NOTE: That we create the distribution only one time in the __init__ method of the intervention. Here, the distribution is part of the parameters, so will appear at self.pars.p_vx. Alternatively, we could create a distribution between update_pars and return, as noted. Please avoid recreating a Starsim distribution on every time step.

class MyVx(ss.Intervention):
    def __init__(self, pars=None, **kwargs):
        super().__init__()
        self.define_states(
            ss.BoolState('vaccinated', label="Vaccinated", default=False)
        )
        self.define_pars(
            # Create a Bernoulli distribution as a module parameter
            # The value p=0.1 is a placeholder, the user will override
            p_vx = ss.bernoulli(p=0.1, name="Vaccination Probability")
        )
        self.update_pars(pars=pars, **kwargs)

        # NOTE, this is a great place to create other distributions, for example
        # self.my_dist = ss.normal(loc=0, scale=1)

        return

    def init_results(self):
        super().init_results()
        self.define_results(
            ss.Result('new_vx', dtype=int, label="Newly Vaccinated")
        )
        return

    def step(self):
        # Choose which agents to vaccinate
        novx = self.vaccinated == False # Boolean mask
        # Filter to select agents for which the Bernoulli sample is True
        vx_uids = self.pars.p_vx.filter(novx) # <-- can pass in mask or uids
        self.vaccinated[vx_uids] = True  # Set the state to vaccinated
        sim.diseases.sir.rel_sus[vx_uids] = 0.0  # Set susceptibility to 0 for vaccinated agents
        
        # Store the results
        self.results.new_vx[sim.ti] = len(vx_uids)

Now that we have created the intervention, we can configure it with a custom p_vx_func in “user space” and run the simulation.

def p_vx_func(self, sim, uids):
    # Set the probability of vaccination for each agent in uids
    # This is the "dynamic" callable for p_vx

    # Let's only administer the vaccine on the 5th time step
    if sim.ti != 5:
        return 0.0 

    # Set vaccination probability proportional to age
    p = sim.people.age[uids] / 100.0  # Normalize age to a probability between 0 and 1
    p = p.clip(0.0, 1.0)  # Ensure probabilities are between 0 and 1
    return p # p has the same length as uids


vx_intv = MyVx(p_vx = ss.bernoulli(p=p_vx_func))

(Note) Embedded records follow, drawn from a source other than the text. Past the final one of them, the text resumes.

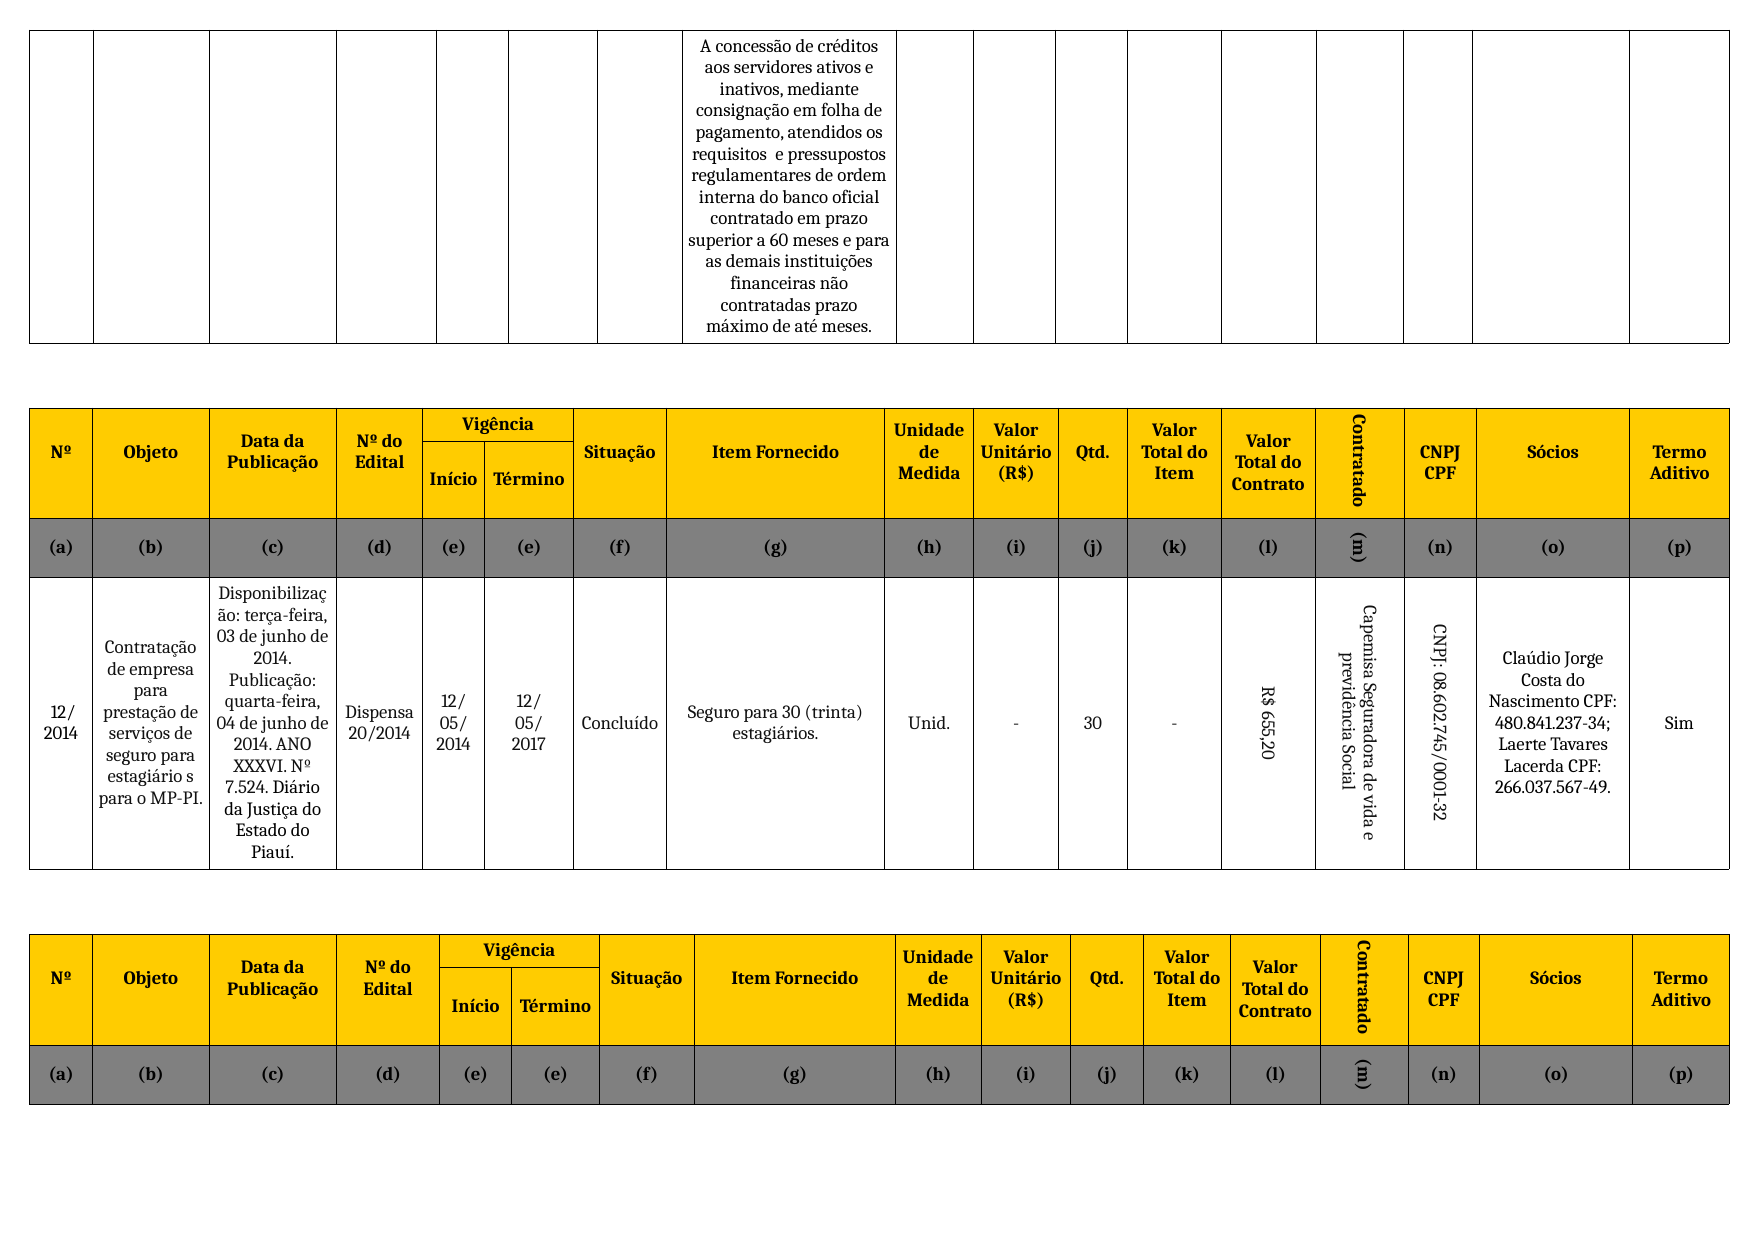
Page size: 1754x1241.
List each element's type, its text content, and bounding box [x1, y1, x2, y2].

table_header Item Fornecido [695, 935, 895, 1045]
table_header Contratado [1316, 409, 1404, 518]
table_cell (e) [485, 519, 573, 577]
table_header Situação [600, 935, 694, 1045]
table_cell 12/ 05/ 2017 [485, 578, 573, 869]
table_cell (b) [93, 1046, 209, 1104]
table_cell [94, 31, 209, 343]
table_header Nº [30, 409, 92, 518]
table_header Qtd. [1071, 935, 1143, 1045]
table_cell [509, 31, 597, 343]
table_header Qtd. [1059, 409, 1127, 518]
table_cell Capemisa Seguradora de vida e previdência Social [1316, 578, 1404, 869]
table_header Sócios [1477, 409, 1629, 518]
table_header Contratado [1321, 935, 1408, 1045]
table_cell (h) [885, 519, 973, 577]
table_cell (c) [210, 519, 336, 577]
table_cell [1630, 31, 1729, 343]
table_cell Dispensa 20/2014 [337, 578, 422, 869]
table_cell Término [485, 442, 573, 518]
table_cell Claúdio Jorge Costa do Nascimento CPF: 480.841.237-34; Laerte Tavares Lacerda CPF: 266.037.567-49. [1477, 578, 1629, 869]
table_cell Unid. [885, 578, 973, 869]
table_cell (k) [1128, 519, 1221, 577]
table_cell (j) [1059, 519, 1127, 577]
table_header Situação [574, 409, 666, 518]
table_cell Contratação de empresa para prestação de serviços de seguro para estagiário s para o MP-PI. [93, 578, 209, 869]
table_cell (e) [440, 1046, 511, 1104]
table_cell (f) [574, 519, 666, 577]
table_cell Término [512, 968, 599, 1045]
table_cell (c) [210, 1046, 336, 1104]
table_header Termo Aditivo [1633, 935, 1729, 1045]
table_cell R$ 655,20 [1222, 578, 1315, 869]
table_cell - [974, 578, 1058, 869]
table_header Objeto [93, 409, 209, 518]
table_header Valor Total do Item [1144, 935, 1230, 1045]
table_cell (j) [1071, 1046, 1143, 1104]
table_cell [974, 31, 1055, 343]
table_cell [337, 31, 436, 343]
table_cell - [1128, 578, 1221, 869]
table_cell (i) [982, 1046, 1070, 1104]
table_cell [598, 31, 682, 343]
table_cell (d) [337, 1046, 439, 1104]
table_cell A concessão de créditos aos servidores ativos e inativos, mediante consignação em folha de pagamento, atendidos os requisitos e pressupostos regulamentares de ordem interna do banco oficial contratado em prazo superior a 60 meses e para as demais instituições financeiras não contratadas prazo máximo de até meses. [683, 31, 896, 343]
table_header Termo Aditivo [1630, 409, 1729, 518]
table_cell Seguro para 30 (trinta) estagiários. [667, 578, 884, 869]
table_cell 30 [1059, 578, 1127, 869]
table_cell (i) [974, 519, 1058, 577]
table_header Nº [30, 935, 92, 1045]
table_cell (e) [423, 519, 484, 577]
table_cell 12/ 05/ 2014 [423, 578, 484, 869]
table_cell (n) [1409, 1046, 1479, 1104]
table_cell (b) [93, 519, 209, 577]
table_cell [1222, 31, 1316, 343]
table_cell [30, 31, 93, 343]
table_header Valor Total do Item [1128, 409, 1221, 518]
table_cell (a) [30, 519, 92, 577]
table_cell (h) [896, 1046, 981, 1104]
table_cell [1473, 31, 1629, 343]
table_header Data da Publicação [210, 409, 336, 518]
table_header Valor Unitário (R$) [982, 935, 1070, 1045]
table_cell Início [423, 442, 484, 518]
table_cell (l) [1222, 519, 1315, 577]
table_header CNPJ CPF [1405, 409, 1476, 518]
table_cell Início [440, 968, 511, 1045]
table_header Item Fornecido [667, 409, 884, 518]
table_cell 12/ 2014 [30, 578, 92, 869]
table_cell [1404, 31, 1472, 343]
table_cell [437, 31, 508, 343]
table_cell [1056, 31, 1127, 343]
table_cell (g) [695, 1046, 895, 1104]
table_cell (l) [1231, 1046, 1320, 1104]
table_header Vigência [440, 935, 599, 967]
table_header Valor Total do Contrato [1231, 935, 1320, 1045]
table_header Data da Publicação [210, 935, 336, 1045]
table_cell (m) [1316, 519, 1404, 577]
table_cell (k) [1144, 1046, 1230, 1104]
table_cell Sim [1630, 578, 1729, 869]
table_header Nº do Edital [337, 935, 439, 1045]
table_header Valor Unitário (R$) [974, 409, 1058, 518]
table_cell (o) [1477, 519, 1629, 577]
table_cell Concluído [574, 578, 666, 869]
table_cell (a) [30, 1046, 92, 1104]
table_header Unidade de Medida [896, 935, 981, 1045]
table_cell (o) [1480, 1046, 1632, 1104]
table_header CNPJ CPF [1409, 935, 1479, 1045]
table_cell (p) [1630, 519, 1729, 577]
table_cell [1317, 31, 1403, 343]
table_cell (e) [512, 1046, 599, 1104]
table_cell [1128, 31, 1221, 343]
table_cell (g) [667, 519, 884, 577]
table_cell (m) [1321, 1046, 1408, 1104]
table_header Nº do Edital [337, 409, 422, 518]
table_cell CNPJ: 08.602.745/0001-32 [1405, 578, 1476, 869]
table_cell Disponibilização: terça-feira, 03 de junho de 2014. Publicação: quarta-feira, 04 de junho de 2014. ANO XXXVI. Nº 7.524. Diário da Justiça do Estado do Piauí. [210, 578, 336, 869]
table_header Vigência [423, 409, 573, 441]
table_cell (f) [600, 1046, 694, 1104]
table_header Valor Total do Contrato [1222, 409, 1315, 518]
table_header Unidade de Medida [885, 409, 973, 518]
table_cell (p) [1633, 1046, 1729, 1104]
table_header Objeto [93, 935, 209, 1045]
table_cell [897, 31, 973, 343]
table_cell (d) [337, 519, 422, 577]
table_cell (n) [1405, 519, 1476, 577]
table_header Sócios [1480, 935, 1632, 1045]
table_cell [210, 31, 336, 343]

# Create, run, and plot a sim using the SIR disease model
sim = ss.Sim(n_agents=1000, dur=10, dt=1, start=0,
    diseases=ss.SIR(), # Default SIR disease model
    interventions=[vx_intv],
    networks=ss.RandomNet()
)
sim.run().plot('myvx') # Verify vaccinations only on the 5th time step
Initializing sim with 1000 agents
  Running 0.0 ( 0/11) (0.00 s)  •——————————————————— 9%
  Running 10.0 (10/11) (0.02 s)  •••••••••••••••••••• 100%

Figure(768x576)

See how vaccines were delivered only on time step 5? If we were to look at which agents received the vaccine, we would see probability increasing with age.